Eric Nash of Island Harvest in Duncan, B.C., has applied for one of the new licences, banking on his experience as a licenced grower since 2002 in the current system.
"The opportunity in the industry is significant," he said in an interview.
"We'll see a lot of moving and shaking within the industry, with companies positioning. And I think we'll see some mergers and acquisitions, strategic alliances formed."

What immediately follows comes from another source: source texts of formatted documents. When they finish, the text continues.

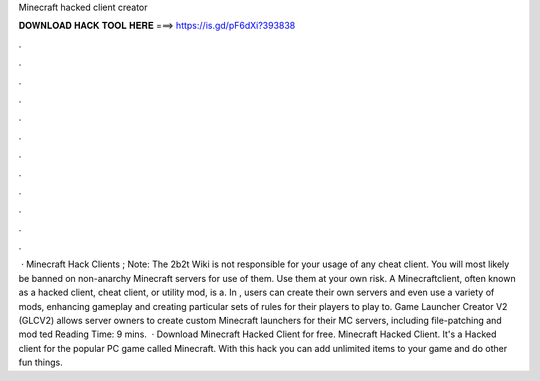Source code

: Minecraft hacked client creator

𝐃𝐎𝐖𝐍𝐋𝐎𝐀𝐃 𝐇𝐀𝐂𝐊 𝐓𝐎𝐎𝐋 𝐇𝐄𝐑𝐄 ===> https://is.gd/pF6dXi?393838

.

.

.

.

.

.

.

.

.

.

.

.

 · Minecraft Hack Clients ; Note: The 2b2t Wiki is not responsible for your usage of any cheat client. You will most likely be banned on non-anarchy Minecraft servers for use of them. Use them at your own risk. A Minecraftclient, often known as a hacked client, cheat client, or utility mod, is a. In , users can create their own servers and even use a variety of mods, enhancing gameplay and creating particular sets of rules for their players to play to. Game Launcher Creator V2 (GLCV2) allows server owners to create custom Minecraft launchers for their MC servers, including file-patching and mod ted Reading Time: 9 mins.  · Download Minecraft Hacked Client for free. Minecraft Hacked Client. It's a Hacked client for the popular PC game called Minecraft. With this hack you can add unlimited items to your game and do other fun things.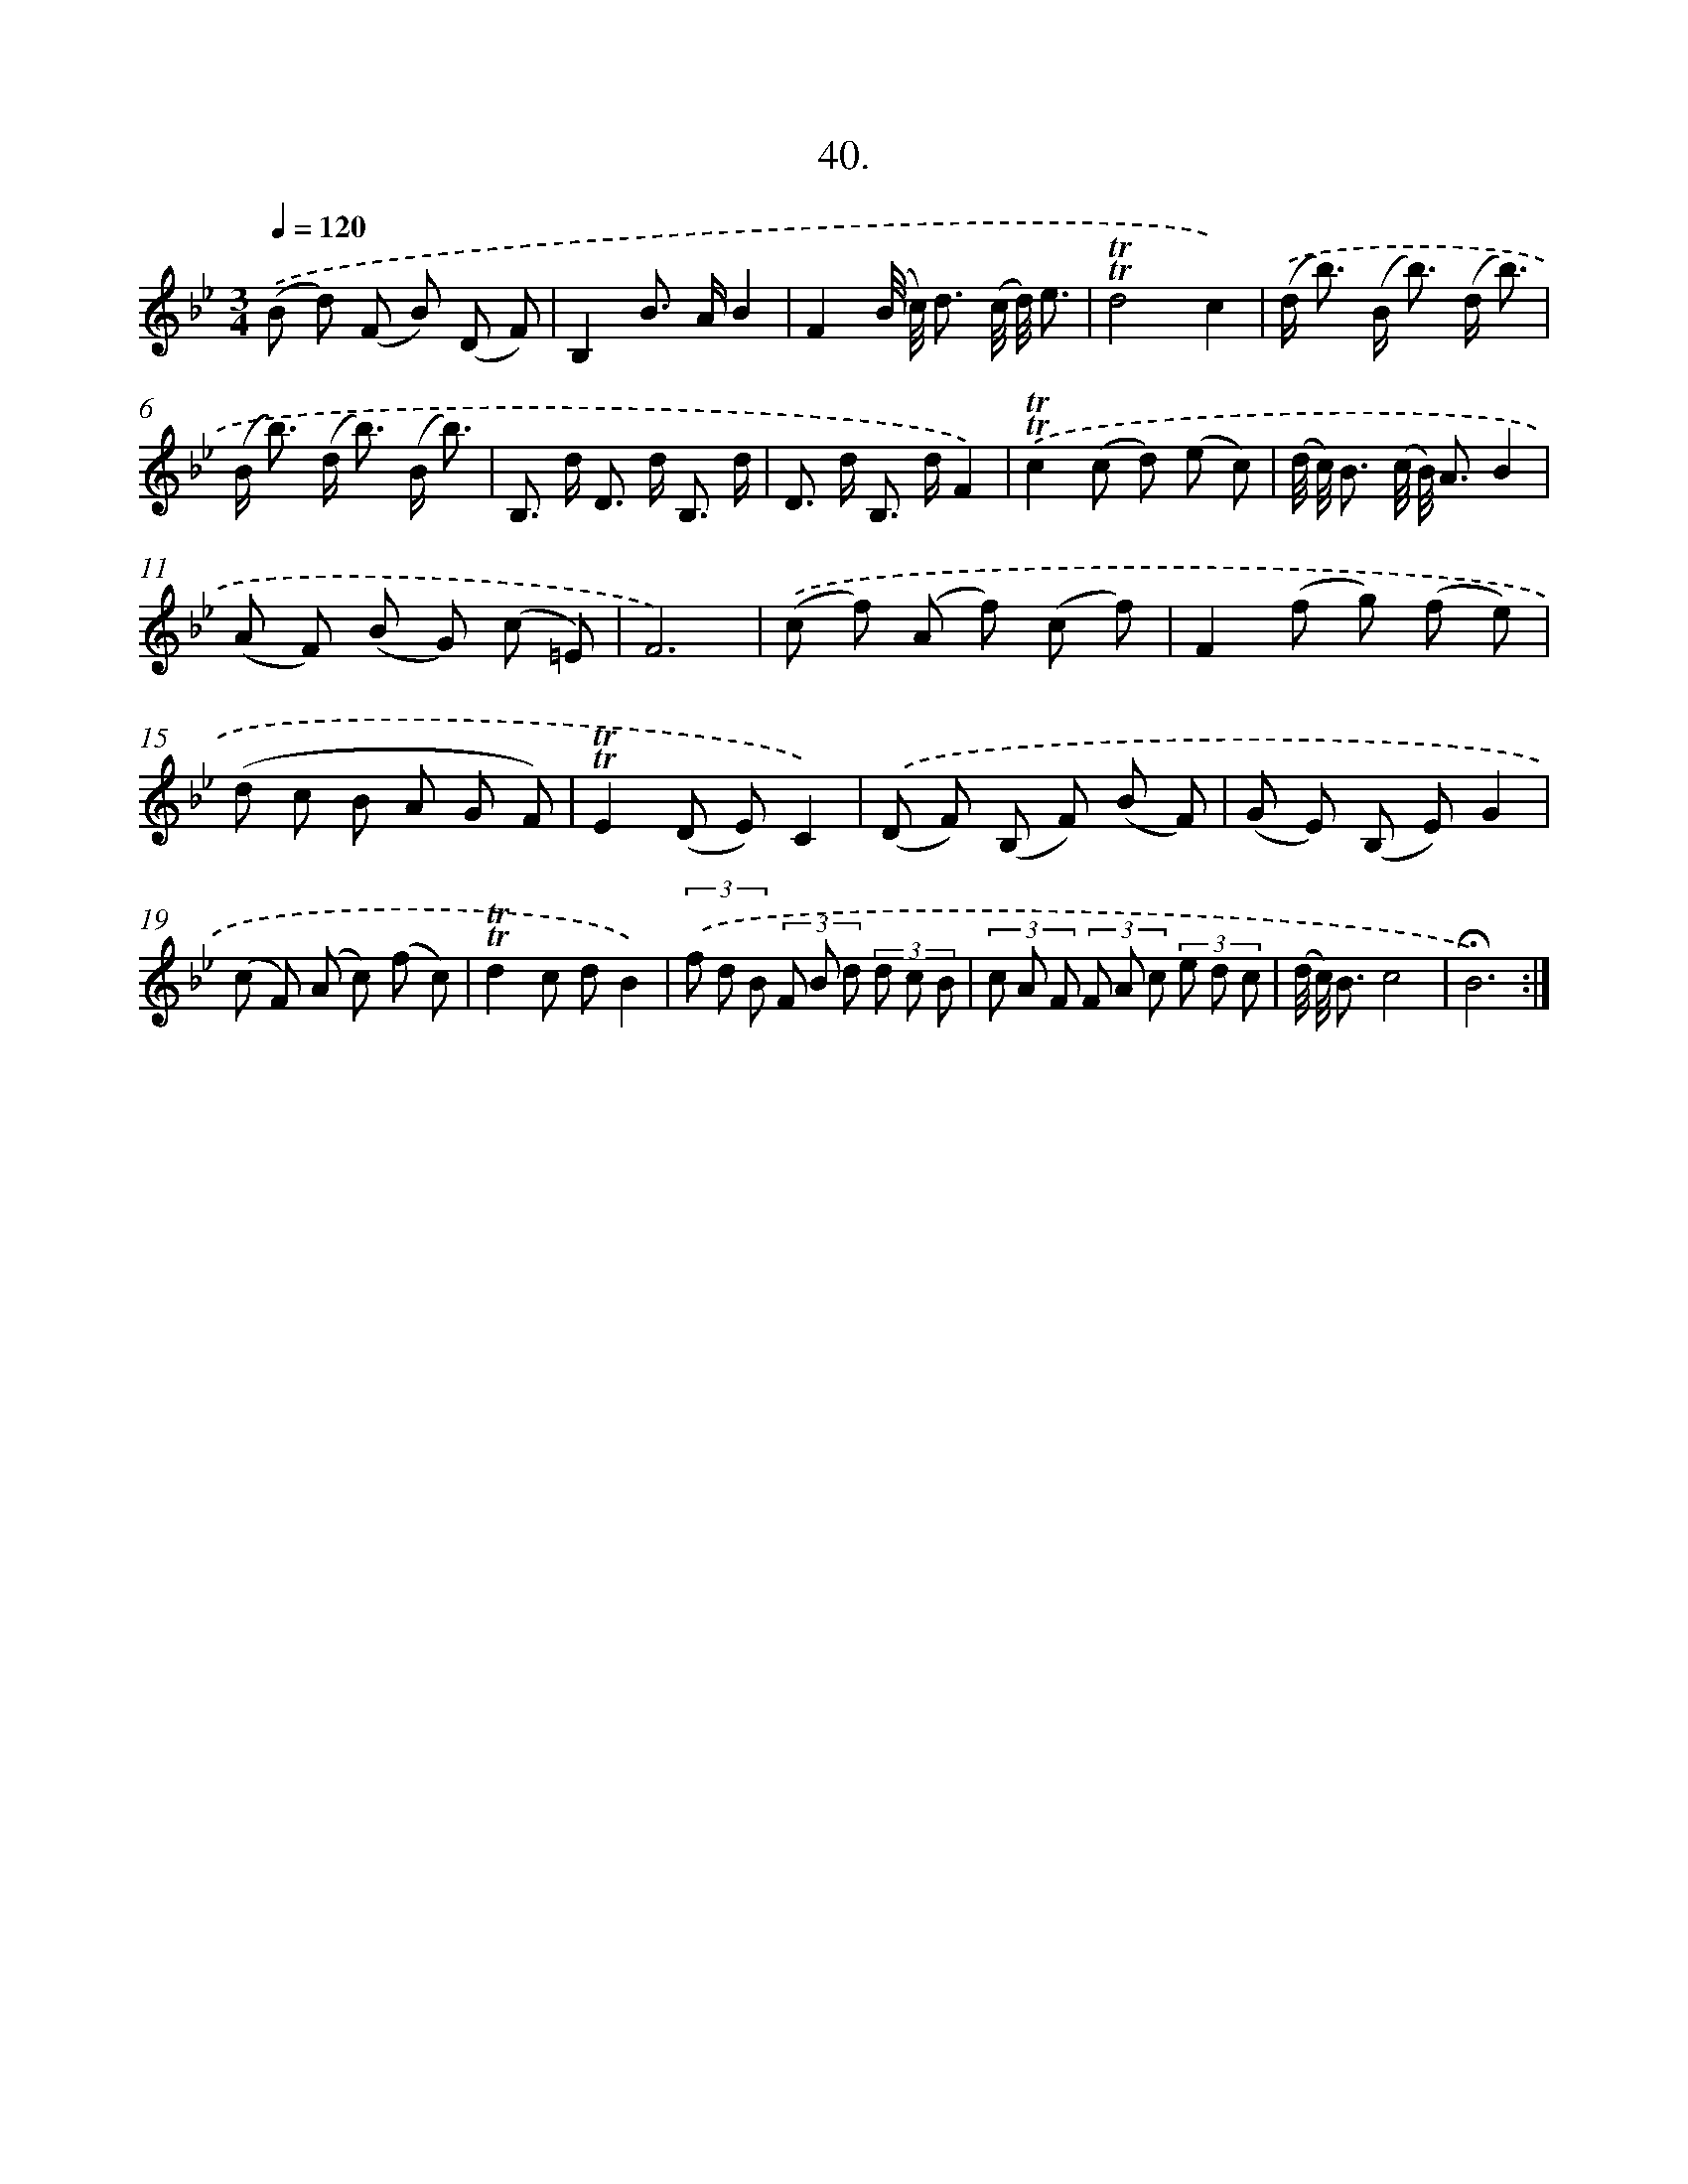 X: 17734
T: 40.
%%abc-version 2.0
%%abcx-abcm2ps-target-version 5.9.1 (29 Sep 2008)
%%abc-creator hum2abc beta
%%abcx-conversion-date 2018/11/01 14:38:16
%%humdrum-veritas 793202531
%%humdrum-veritas-data 295387418
%%continueall 1
%%barnumbers 0
L: 1/8
M: 3/4
Q: 1/4=120
K: Bb clef=treble
.('(B d) (F B) (D F) |
B,2B> AB2 |
F2(B// c//) d3/ (c// d//) e3/ |
!trill!!trill!d4c2) |
.('(d< b) (B< b) (d/ b3/) |
(B< b) (d< b) (B/ b3/) |
B,> d D> d B,3/ d/ |
D> d B,> dF2) |
.('!trill!!trill!c2(c d) (e c) |
(d// c//) B3/ (c// B//) A3/B2 |
(A F) (B G) (c =E) |
F6) |
.('(c f) (A f) (c f) |
F2(f g) (f e) |
(d c B A G F) |
!trill!!trill!E2(D E)C2) |
.('(D F) (B, F) (B F) |
(G E) (B, E)G2 |
(c F) (A c) (f c) |
!trill!!trill!d2c dB2) |
(3.('f d B (3F B d (3d c B |
(3c A F (3F A c (3e d c |
(d// c//) B3/c4 |
!fermata!B6) :|]
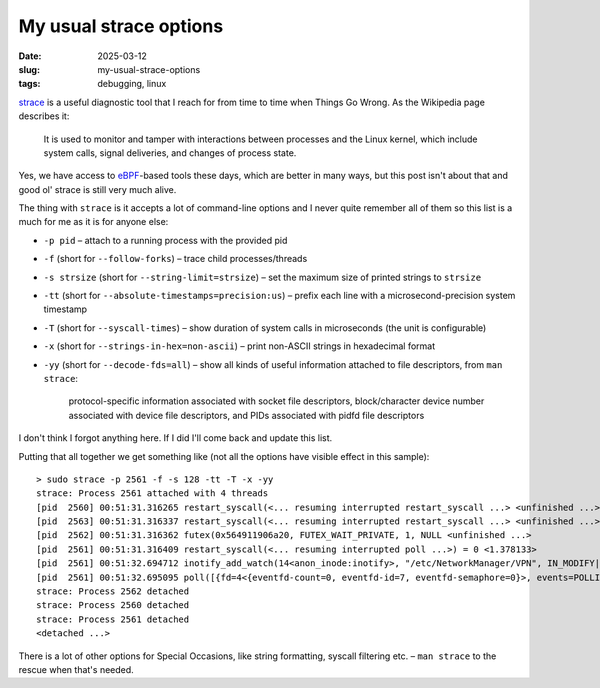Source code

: My usual strace options
#######################

:date: 2025-03-12
:slug: my-usual-strace-options
:tags: debugging, linux

`strace <https://en.wikipedia.org/wiki/Strace>`_ is a useful diagnostic tool that I reach
for from time to time when Things Go Wrong. As the Wikipedia page describes it:

    It is used to monitor and tamper with interactions between processes and the Linux
    kernel, which include system calls, signal deliveries, and changes of process state.

Yes, we have access to `eBPF <https://en.wikipedia.org/wiki/EBPF>`_-based tools these
days, which are better in many ways, but this post isn't about that and good ol' strace
is still very much alive.

The thing with ``strace`` is it accepts a lot of command-line options and I never quite
remember all of them so this list is a much for me as it is for anyone else:

* ``-p pid`` – attach to a running process with the provided pid
* ``-f`` (short for ``--follow-forks``) – trace child processes/threads
* ``-s strsize`` (short for ``--string-limit=strsize``) – set the maximum size of printed
  strings to ``strsize``
* ``-tt`` (short for ``--absolute-timestamps=precision:us``) – prefix each line with
  a microsecond-precision system timestamp
* ``-T`` (short for ``--syscall-times``) – show duration of system calls in microseconds
  (the unit is configurable)
* ``-x`` (short for ``--strings-in-hex=non-ascii``) – print non-ASCII strings in hexadecimal
  format
* ``-yy`` (short for ``--decode-fds=all``) – show all kinds of useful information attached
  to file descriptors, from ``man strace``:

    protocol-specific information associated with socket file descriptors, block/character
    device number associated with device file descriptors, and PIDs associated with pidfd
    file descriptors

I don't think I forgot anything here. If I did I'll come back and update this list.

Putting that all together we get something like (not all the options have visible effect
in this sample)::

    > sudo strace -p 2561 -f -s 128 -tt -T -x -yy
    strace: Process 2561 attached with 4 threads
    [pid  2560] 00:51:31.316265 restart_syscall(<... resuming interrupted restart_syscall ...> <unfinished ...>
    [pid  2563] 00:51:31.316337 restart_syscall(<... resuming interrupted restart_syscall ...> <unfinished ...>
    [pid  2562] 00:51:31.316362 futex(0x564911906a20, FUTEX_WAIT_PRIVATE, 1, NULL <unfinished ...>
    [pid  2561] 00:51:31.316409 restart_syscall(<... resuming interrupted poll ...>) = 0 <1.378133>
    [pid  2561] 00:51:32.694712 inotify_add_watch(14<anon_inode:inotify>, "/etc/NetworkManager/VPN", IN_MODIFY|IN_ATTRIB|IN_CLOSE_WRITE|IN_MOVED_FROM|IN_MOVED_TO|IN_CREATE|IN_DELETE|IN_DELETE_SELF|IN_MOVE_SELF|IN_UNMOUNT|IN_ONLYDIR) = -1 ENOENT (No such file or directory) <0.000100>
    [pid  2561] 00:51:32.695095 poll([{fd=4<{eventfd-count=0, eventfd-id=7, eventfd-semaphore=0}>, events=POLLIN}, {fd=14<anon_inode:inotify>, events=POLLIN}], 2, 3999^Cstrace: Process 2563 detached
    strace: Process 2562 detached
    strace: Process 2560 detached
    strace: Process 2561 detached
    <detached ...>

There is a lot of other options for Special Occasions, like string formatting, syscall filtering
etc. – ``man strace`` to the rescue when that's needed.
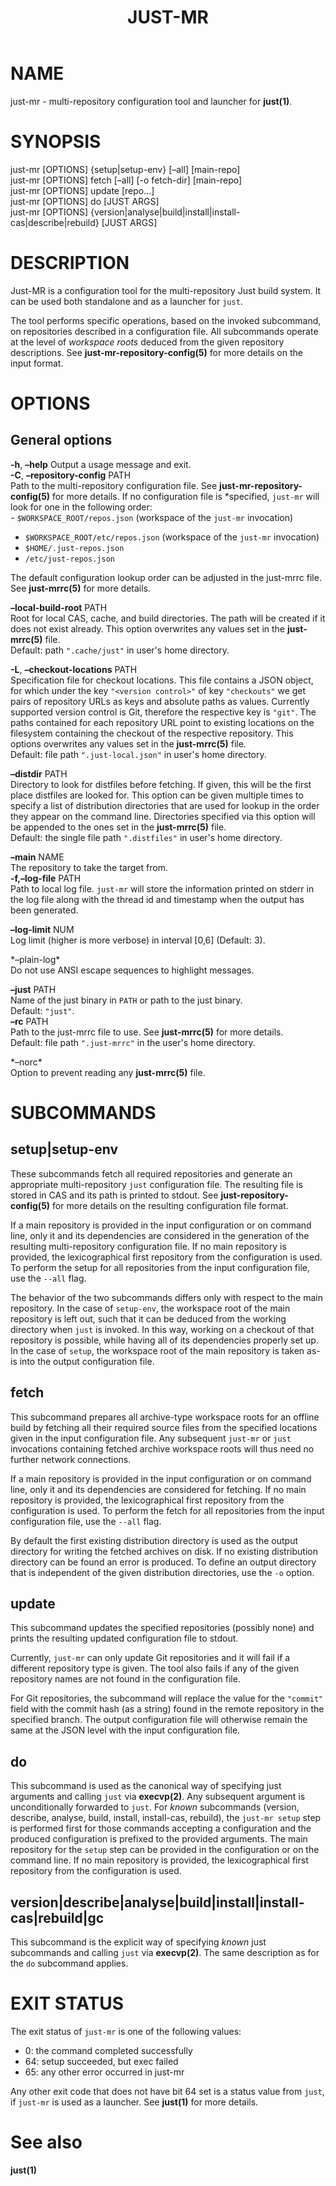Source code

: #+TITLE: JUST-MR
#+MAN_CLASS_OPTIONS: section-id=1

* NAME

just-mr - multi-repository configuration tool and launcher for *just(1)*.

* SYNOPSIS

just-mr [OPTIONS] {setup|setup-env} [--all] [main-repo]\\
just-mr [OPTIONS] fetch [--all] [-o fetch-dir] [main-repo]\\
just-mr [OPTIONS] update [repo...]\\
just-mr [OPTIONS] do [JUST ARGS]\\
just-mr [OPTIONS] {version|analyse|build|install|install-cas|describe|rebuild} [JUST ARGS]\\

* DESCRIPTION

Just-MR is a configuration tool for the multi-repository Just build system. It
can be used both standalone and as a launcher for ~just~.

The tool performs specific operations, based on the invoked subcommand, on
repositories described in a configuration file. All subcommands operate at the
level of /workspace roots/ deduced from the given repository descriptions.
See *just-mr-repository-config(5)* for more details on the input format.

* OPTIONS

** General options

   *-h*, *--help*
   Output a usage message and exit.\\

   *-C*, *--repository-config* PATH\\
   Path to the multi-repository configuration file. See
   *just-mr-repository-config(5)* for more details. If no configuration file is
   *specified, ~just-mr~ will look for one in the following order:\\
    - ~$WORKSPACE_ROOT/repos.json~ (workspace of the ~just-mr~ invocation)
    - ~$WORKSPACE_ROOT/etc/repos.json~ (workspace of the ~just-mr~ invocation)
    - ~$HOME/.just-repos.json~
    - ~/etc/just-repos.json~
   The default configuration lookup order can be adjusted in the just-mrrc file.
   See *just-mrrc(5)* for more details.

   *--local-build-root* PATH\\
   Root for local CAS, cache, and build directories. The path will be
   created if it does not exist already. This option overwrites any values set
   in the *just-mrrc(5)* file.\\
   Default: path ~".cache/just"~ in user's home directory.

   *-L*, *--checkout-locations* PATH\\
   Specification file for checkout locations. This file contains a JSON object,
   for which under the key ~"<version control>"~ of key ~"checkouts"~ we get
   pairs of repository URLs as keys and absolute paths as values. Currently
   supported version control is Git, therefore the respective key is ~"git"~.
   The paths contained for each repository URL point to existing locations on
   the filesystem containing the checkout of the respective repository. This
   options overwrites any values set in the *just-mrrc(5)* file.\\
   Default: file path ~".just-local.json"~ in user's home directory.

   *--distdir* PATH\\
   Directory to look for distfiles before fetching. If given, this will be the
   first place distfiles are looked for. This option can be given multiple times
   to specify a list of distribution directories that are used for lookup in the
   order they appear on the command line. Directories specified via this option
   will be appended to the ones set in the *just-mrrc(5)* file.\\
   Default: the single file path ~".distfiles"~ in user's home directory.

   *--main* NAME\\
   The repository to take the target from.\\

   *-f,--log-file* PATH\\
   Path to local log file. ~just-mr~ will store the information printed
   on stderr in the log file along with the thread id and timestamp
   when the output has been generated.

   *--log-limit* NUM\\
   Log limit (higher is more verbose) in interval [0,6] (Default: 3).

   *--plain-log*\\
   Do not use ANSI escape sequences to highlight messages.

   *--just* PATH\\
   Name of the just binary in ~PATH~ or path to the just binary.\\
   Default: ~"just"~.\\

   *--rc* PATH\\
   Path to the just-mrrc file to use. See *just-mrrc(5)* for more details.\\
   Default: file path ~".just-mrrc"~ in the user's home directory.

   *--norc*\\
   Option to prevent reading any *just-mrrc(5)* file.

* SUBCOMMANDS

** setup|setup-env

These subcommands fetch all required repositories and generate an appropriate
multi-repository ~just~ configuration file. The resulting file is stored in CAS
and its path is printed to stdout. See *just-repository-config(5)* for more
details on the resulting configuration file format.

If a main repository is provided in the input configuration or on command line,
only it and its dependencies are considered in the generation of the resulting
multi-repository configuration file. If no main repository is provided, the
lexicographical first repository from the configuration is used. To perform the
setup for all repositories from the input configuration file, use the ~--all~
flag.

The behavior of the two subcommands differs only with respect to the main
repository. In the case of ~setup-env~, the workspace root of the main
repository is left out, such that it can be deduced from the working directory
when ~just~ is invoked. In this way, working on a checkout of that repository is
possible, while having all of its dependencies properly set up. In the case of
~setup~, the workspace root of the main repository is taken as-is into the
output configuration file.

** fetch

This subcommand prepares all archive-type workspace roots for an offline build
by fetching all their required source files from the specified locations
given in the input configuration file. Any subsequent ~just-mr~ or ~just~
invocations containing fetched archive workspace roots will thus need no further
network connections.

If a main repository is provided in the input configuration or on command line,
only it and its dependencies are considered for fetching. If no main repository
is provided, the lexicographical first repository from the configuration is
used. To perform the fetch for all repositories from the input configuration
file, use the ~--all~ flag.

By default the first existing distribution directory is used as the output
directory for writing the fetched archives on disk. If no existing distribution
directory can be found an error is produced. To define an output directory that
is independent of the given distribution directories, use the ~-o~ option.

** update

This subcommand updates the specified repositories (possibly none) and prints
the resulting updated configuration file to stdout.

Currently, ~just-mr~ can only update Git repositories and it will fail if a
different repository type is given. The tool also fails if any of the given
repository names are not found in the configuration file.

For Git repositories, the subcommand will replace the value for the ~"commit"~
field with the commit hash (as a string) found in the remote repository in the
specified branch. The output configuration file will otherwise remain the same
at the JSON level with the input configuration file.

** do

This subcommand is used as the canonical way of specifying just arguments and
calling ~just~ via *execvp(2)*. Any subsequent argument is unconditionally
forwarded to ~just~. For /known/ subcommands (version, describe, analyse, build,
install, install-cas, rebuild), the ~just-mr setup~ step is performed first for
those commands accepting a configuration and the produced configuration is
prefixed to the provided arguments. The main repository for the ~setup~ step can
be provided in the configuration or on the command line. If no main repository
is provided, the lexicographical first repository from the configuration is
used.

** version|describe|analyse|build|install|install-cas|rebuild|gc

This subcommand is the explicit way of specifying /known/ just subcommands and
calling ~just~ via *execvp(2)*. The same description as for the ~do~ subcommand
applies.

* EXIT STATUS

The exit status of ~just-mr~ is one of the following values:
  - 0: the command completed successfully
  - 64: setup succeeded, but exec failed
  - 65: any other error occurred in just-mr

Any other exit code that does not have bit 64 set is a status value from ~just~,
if ~just-mr~ is used as a launcher. See *just(1)* for more details.

* See also

*just(1)*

"It'll definitely yield benefits to the consumers and certainly for the economy and society in general."
Veterans Affairs Canada currently pays for medical marijuana for some patients, even though the product lacks official drug status. Some provinces are also being pressed to cover costs, as many users are too sick to work and rely on welfare.
Health Canada currently sells medical marijuana, produced on contract by Prairie Plant Systems, for $5 a gram, and acknowledges the new system will be more expensive for patients.
But Galarneau says competition will help keep prices in check.
"We expect that over time, prices will be driven down by the free market," she said. "The lower price range will likely be around $3 a gram. ... It's hard to predict."
Saskatoon-based Prairie Plant Systems, and its subsidiary CanniMed Ltd., were granted the first two licences under the system and are already advertising their new products on the web.
Prospective patients, including those under the current system, must get a medical professional to prescribe medical marijuana using a government-approved form.
Health Canada only reluctantly established its medical marijuana program, driven by court decisions from 2001 forward that supported the rights of suffering patients, even as medical science has been slow to verify efficacy.